■ **Data provided**:
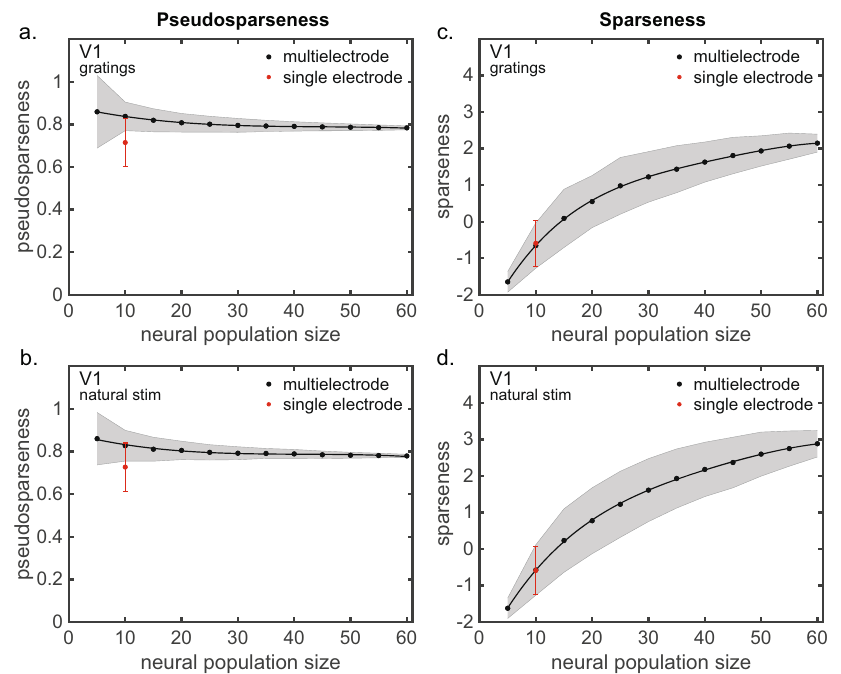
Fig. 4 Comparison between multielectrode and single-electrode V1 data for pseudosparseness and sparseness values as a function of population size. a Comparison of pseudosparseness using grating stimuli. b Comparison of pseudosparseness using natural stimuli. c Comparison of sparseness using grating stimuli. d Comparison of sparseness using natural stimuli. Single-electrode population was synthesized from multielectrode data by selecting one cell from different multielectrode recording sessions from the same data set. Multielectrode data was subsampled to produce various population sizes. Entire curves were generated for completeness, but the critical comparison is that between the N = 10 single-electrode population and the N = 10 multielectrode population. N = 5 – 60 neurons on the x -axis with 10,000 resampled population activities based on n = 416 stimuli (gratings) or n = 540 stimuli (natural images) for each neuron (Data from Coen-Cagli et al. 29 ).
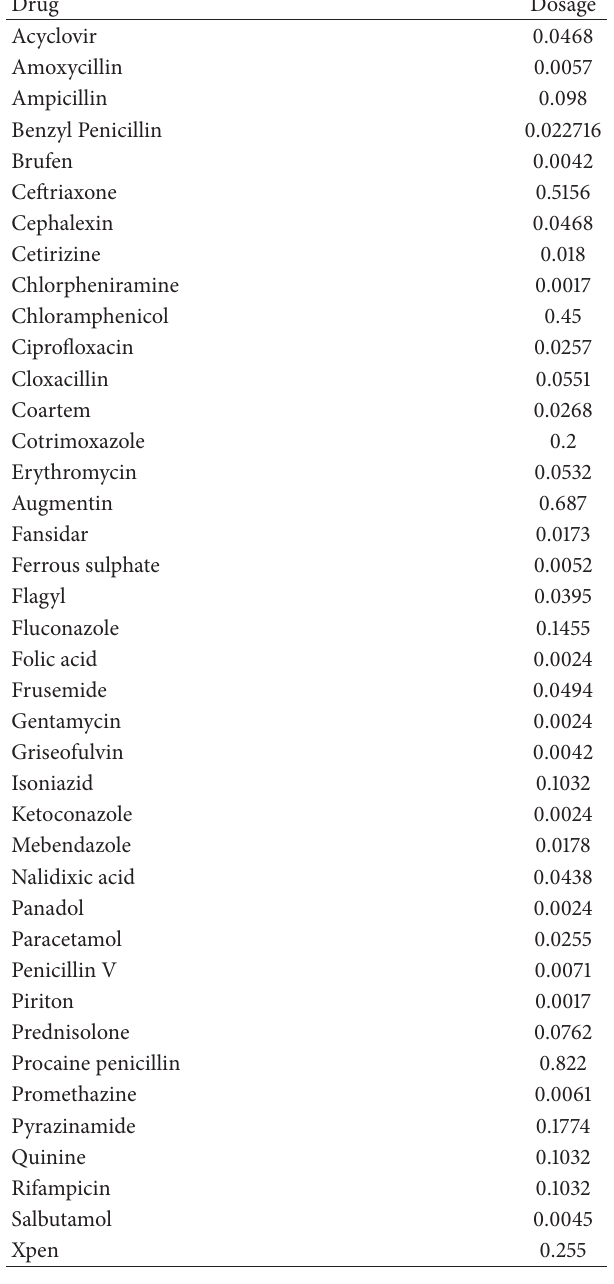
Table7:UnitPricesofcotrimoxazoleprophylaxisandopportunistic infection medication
==
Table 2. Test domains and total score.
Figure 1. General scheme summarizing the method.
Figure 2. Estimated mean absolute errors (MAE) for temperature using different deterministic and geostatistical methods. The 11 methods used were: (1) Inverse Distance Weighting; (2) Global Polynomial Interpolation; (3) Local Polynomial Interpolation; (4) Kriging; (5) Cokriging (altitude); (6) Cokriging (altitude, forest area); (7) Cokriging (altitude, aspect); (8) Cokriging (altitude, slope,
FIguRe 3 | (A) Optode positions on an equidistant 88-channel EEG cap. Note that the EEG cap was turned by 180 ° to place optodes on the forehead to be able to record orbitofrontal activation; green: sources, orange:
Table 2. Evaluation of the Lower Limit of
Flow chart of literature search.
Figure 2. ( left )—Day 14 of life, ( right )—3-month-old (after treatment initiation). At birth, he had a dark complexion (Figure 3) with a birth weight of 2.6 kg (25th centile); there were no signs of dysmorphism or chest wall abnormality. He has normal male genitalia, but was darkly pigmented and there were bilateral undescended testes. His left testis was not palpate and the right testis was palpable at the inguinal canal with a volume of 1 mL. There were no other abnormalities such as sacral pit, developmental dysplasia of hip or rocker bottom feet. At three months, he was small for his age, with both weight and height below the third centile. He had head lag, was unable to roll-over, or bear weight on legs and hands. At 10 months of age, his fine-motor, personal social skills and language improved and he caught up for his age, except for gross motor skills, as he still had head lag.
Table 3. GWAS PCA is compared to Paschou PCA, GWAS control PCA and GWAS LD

■ **The task**: Starting with the line with "Table 2. Test domains and total score." above and going on through the line with "Figure 2. Estimated", transcribe every line exactly, both ends included, and add nothing.

■ **Exercise solution**:
Table 2. Test domains and total score.
Figure 1. General scheme summarizing the method.
Figure 2. Estimated mean absolute errors (MAE) for temperature using different deterministic and geostatistical methods. The 11 methods used were: (1) Inverse Distance Weighting; (2) Global Polynomial Interpolation; (3) Local Polynomial Interpolation; (4) Kriging; (5) Cokriging (altitude); (6) Cokriging (altitude, forest area); (7) Cokriging (altitude, aspect); (8) Cokriging (altitude, slope,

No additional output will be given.